The Marketplace Fairness Act is NOT fair and if enacted, there will be winners and losers. Among the losers are those customers who prefer to shop online where their purchases are mostly free from sales tax and those smaller companies who will find it difficult and/or expensive to comply. The winners will be the governments that will see an increase in tax revenue and the bigger online companies that will be able to fill the void left when the smaller companies either refuse to sale online or go out of business.

posted by southernpatriot
  • http://vforvandyke.com/ Stephen VanDyke

    This sounds eerily like the “Fair Share Law” from Atlas Shrugged.

  • http://www.facebook.com/stenrw Sten Wilson

    Back in 1992 when the Supreme Court last ruled on this issue it is important to note the decision focused on the burden of remittance not obligation. This is an important distiction as your article promotes the misinformation of online sales tax being mostly free from sales tax. Consumers have always been required since 1933 to self track and remit sales/use tax due on all their out of state purchases. Today that obligation includes out of state Internet purchases.

    What many business owners need to know is the simplification set forth in the MArketplace Fairness Act encourages innovation, increased competition, and lower prices for consumers.

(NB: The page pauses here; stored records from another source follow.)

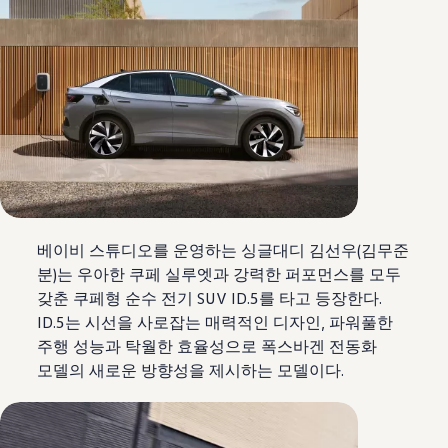
베이비 스튜디오를 운영하는 싱글대디 김선우(김무준
분)는 우아한 쿠페 실루엣과 강력한 퍼포먼스를 모두
갖춘 쿠페형 순수 전기 SUV ID.5를 타고 등장한다.
ID.5는 시선을 사로잡는 매력적인 디자인, 파워풀한
주행 성능과 탁월한 효율성으로 폭스바겐 전동화
모델의 새로운 방향성을 제시하는 모델이다.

    Internet savvy shoppers and merchants all agree that API protocol technologies taking into account dozens of variables easily provides real time shipping at checkout processes to over 40,000 different zip codes. Real time shipping has been a win win for merchants, shippers and consumers keeping pricing fair and competitive ultimately creating new markets and opportunities.

    Today the very same API technologies freely and seamlessly provide automated tax processing for any merchant to a mere 9,600 tax jurisdictions. Free automated tax processing is actually a win win for consumers, merchants and local governments keeping pricing fair and competitive ultimately creating new markets and opportunities.

    Basic economics teaches us competition benefits consumers providing a strong supply of goods and services lowering demand and prices. I personally find it interesting that opponents of this legislation already using API technologies to deal with complexities of shipping (for some time now) all of a sudden find it too burdensome when it now challenges their only real market advantage; false tax free pricing. It is clear to me, a small business owner benefitting from automated tax processing, that a few well funded influential companies are frightened of new efficiencies, opportunities and competitiveness.

    The MFA simply grants States’ rights to collect existing sales/use tax already due in 45 states. The MFA encourages equal application of tax policy providing small businesses with free software, simplified tax policy standards, and a fair and competitive marketplace. Consumers benefit from lower pricing, and tax jurisdictions efficiently receive their honorable sales/use taxes already due ensuring a greater percentage of every tax dollar honorably remitted funds intended programs and services. That’s a trifecta in my book.

    • Susan

      To make it fair, when you go into a store while you’re on vacation, the clerk should ask you where you live, and where you’ll be taking your purchase, then tax you thus. After all, you may be vacationing in California, but you live in Idaho. So shouldn’t you have to pay Idaho sales tax on that purchase? That’s what you’re asking of online merchants: To pay sales tax NOT on where the item was purchased, but on where it ultimately will be used. The Act will devastate tens of thousands of small businesses nationally, eliminating that competition you profess to support. Any sole proprietorship (the majority of small internet sellers) who cannot afford a full-time accountant will be out of business. It’s as simple as that. Unless that software includes registering as a business entity in all 50 states, and filing tax returns in all 50 states, it will be useless. On top of that, you’re asking people to pay sales taxes in states where they have no presence. That’s taxation without representation, and it’s unconstitutional.

  • Revolution

    What’s next? We have to pay State Income Tax based on where our clients reside rather than where we live?